EXERCISE DIRECTIONS:
Apart from the pictures, every entry must be retyped exactly.

DATA SHOWN:
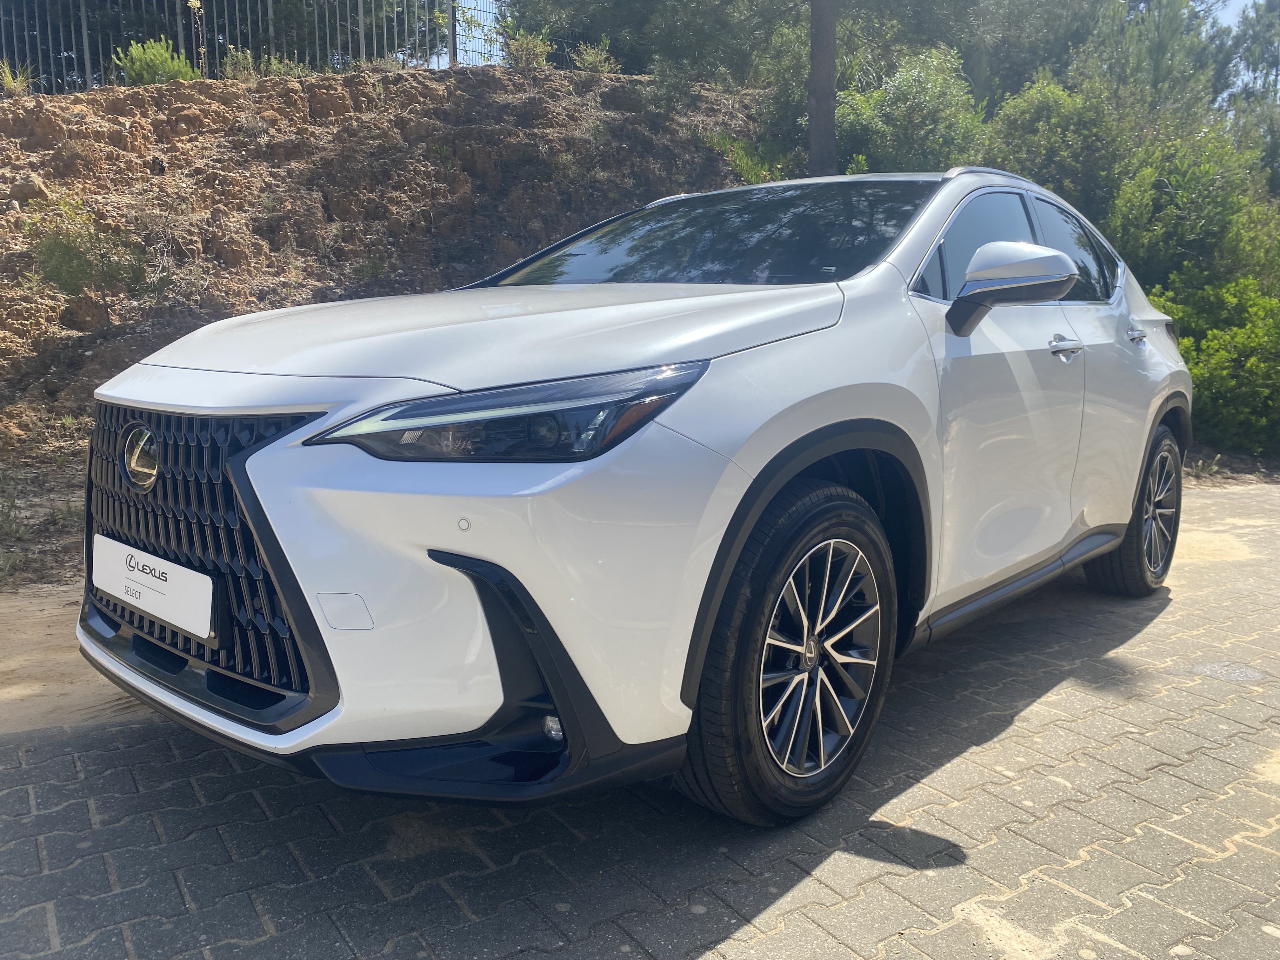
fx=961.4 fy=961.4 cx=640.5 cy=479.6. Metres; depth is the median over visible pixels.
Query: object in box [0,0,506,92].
metal fence
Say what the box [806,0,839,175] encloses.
tree trunk
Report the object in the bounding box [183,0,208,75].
plant
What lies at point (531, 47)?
shrub
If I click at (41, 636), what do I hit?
dirt ground
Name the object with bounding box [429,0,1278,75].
sky
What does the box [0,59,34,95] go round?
grass tuft
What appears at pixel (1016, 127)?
shrub
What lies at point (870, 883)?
brick pavement
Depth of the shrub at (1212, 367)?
7.87 m
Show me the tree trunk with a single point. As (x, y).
(814, 60)
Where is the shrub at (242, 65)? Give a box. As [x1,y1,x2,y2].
[220,48,257,80]
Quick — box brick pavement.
[0,474,1279,959]
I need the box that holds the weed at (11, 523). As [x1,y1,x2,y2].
[0,476,33,541]
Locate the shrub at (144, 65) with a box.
[115,37,198,84]
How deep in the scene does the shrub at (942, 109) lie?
10.96 m
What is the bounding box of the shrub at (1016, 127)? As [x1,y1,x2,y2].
[980,75,1134,221]
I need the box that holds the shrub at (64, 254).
[27,201,151,299]
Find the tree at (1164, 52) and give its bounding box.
[1070,0,1226,133]
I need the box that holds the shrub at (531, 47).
[497,20,553,68]
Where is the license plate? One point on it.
(144, 576)
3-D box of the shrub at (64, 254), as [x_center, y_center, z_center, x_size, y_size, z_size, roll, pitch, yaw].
[-4.277,-1.734,7.419,0.892,0.757,0.885,-9,13,-43]
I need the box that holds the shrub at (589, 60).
[570,36,619,74]
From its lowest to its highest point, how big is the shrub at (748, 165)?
0.866 m
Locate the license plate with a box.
[89,534,213,639]
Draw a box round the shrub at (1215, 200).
[1106,127,1278,291]
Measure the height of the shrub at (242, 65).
0.507 m
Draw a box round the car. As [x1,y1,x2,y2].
[69,161,1193,828]
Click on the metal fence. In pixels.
(83, 30)
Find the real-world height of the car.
1.474 m
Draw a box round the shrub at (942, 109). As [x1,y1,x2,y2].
[835,47,985,174]
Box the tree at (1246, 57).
[1218,0,1279,191]
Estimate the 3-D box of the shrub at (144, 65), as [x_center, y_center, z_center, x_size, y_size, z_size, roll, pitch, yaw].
[-5.699,-4.816,11.328,0.973,0.722,0.970,-9,13,-43]
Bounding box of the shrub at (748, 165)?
[702,130,788,184]
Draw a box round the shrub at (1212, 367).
[1150,273,1279,451]
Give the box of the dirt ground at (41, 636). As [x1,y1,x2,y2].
[0,582,145,735]
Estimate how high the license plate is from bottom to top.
0.163 m
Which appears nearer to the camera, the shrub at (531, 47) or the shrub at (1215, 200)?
the shrub at (1215, 200)
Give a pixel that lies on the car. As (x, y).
(258, 461)

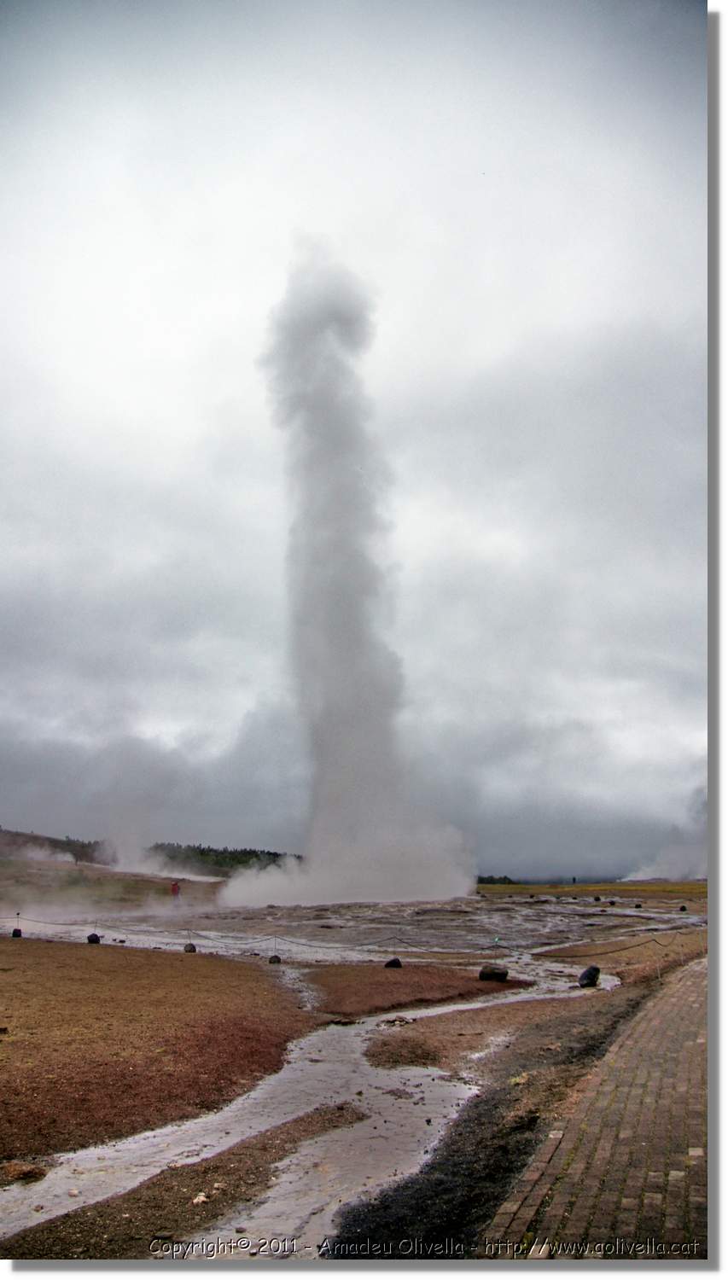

SOLUTION FOR THIS EXERCISE:
fx=961.4 fy=961.4 cx=640.5 cy=479.6. Metres; depth is the median over visible pixels.
Query: object in box [0,0,506,92].
metal fence
Say what the box [806,0,839,175] encloses.
tree trunk
Report the object in the bounding box [183,0,208,75].
plant
What lies at point (531, 47)?
shrub
If I click at (41, 636), what do I hit?
dirt ground
Name the object with bounding box [429,0,1278,75].
sky
What does the box [0,59,34,95] go round?
grass tuft
What appears at pixel (1016, 127)?
shrub
What lies at point (870, 883)?
brick pavement
Depth of the shrub at (1212, 367)?
7.87 m
Show me the tree trunk with a single point. As (x, y).
(814, 60)
Where is the shrub at (242, 65)? Give a box. As [x1,y1,x2,y2].
[220,48,257,80]
Quick — box brick pavement.
[0,474,1279,959]
I need the box that holds the weed at (11, 523). As [x1,y1,x2,y2].
[0,476,33,541]
Locate the shrub at (144, 65) with a box.
[115,37,198,84]
How deep in the scene does the shrub at (942, 109) lie?
10.96 m
What is the bounding box of the shrub at (1016, 127)? As [x1,y1,x2,y2].
[980,75,1134,221]
I need the box that holds the shrub at (64, 254).
[27,201,151,299]
Find the tree at (1164, 52) and give its bounding box.
[1070,0,1226,133]
I need the box that holds the shrub at (531, 47).
[497,20,553,68]
Where is the license plate? One point on it.
(144, 576)
3-D box of the shrub at (64, 254), as [x_center, y_center, z_center, x_size, y_size, z_size, roll, pitch, yaw].
[-4.277,-1.734,7.419,0.892,0.757,0.885,-9,13,-43]
I need the box that holds the shrub at (589, 60).
[570,36,619,74]
From its lowest to its highest point, how big is the shrub at (748, 165)?
0.866 m
Locate the license plate with a box.
[89,534,213,639]
Draw a box round the shrub at (1215, 200).
[1106,127,1278,291]
Measure the height of the shrub at (242, 65).
0.507 m
Draw a box round the car. As [x1,y1,x2,y2].
[69,161,1193,828]
Click on the metal fence. In pixels.
(83, 30)
Find the real-world height of the car.
1.474 m
Draw a box round the shrub at (942, 109). As [x1,y1,x2,y2].
[835,47,985,174]
Box the tree at (1246, 57).
[1218,0,1279,191]
Estimate the 3-D box of the shrub at (144, 65), as [x_center, y_center, z_center, x_size, y_size, z_size, roll, pitch, yaw].
[-5.699,-4.816,11.328,0.973,0.722,0.970,-9,13,-43]
Bounding box of the shrub at (748, 165)?
[702,130,788,184]
Draw a box round the shrub at (1212, 367).
[1150,273,1279,451]
Give the box of the dirt ground at (41, 636). As [x1,y1,x2,y2].
[0,582,145,735]
Estimate how high the license plate is from bottom to top.
0.163 m
Which appears nearer to the camera, the shrub at (531, 47) or the shrub at (1215, 200)?
the shrub at (1215, 200)
Give a pixel that lies on the car. As (x, y).
(258, 461)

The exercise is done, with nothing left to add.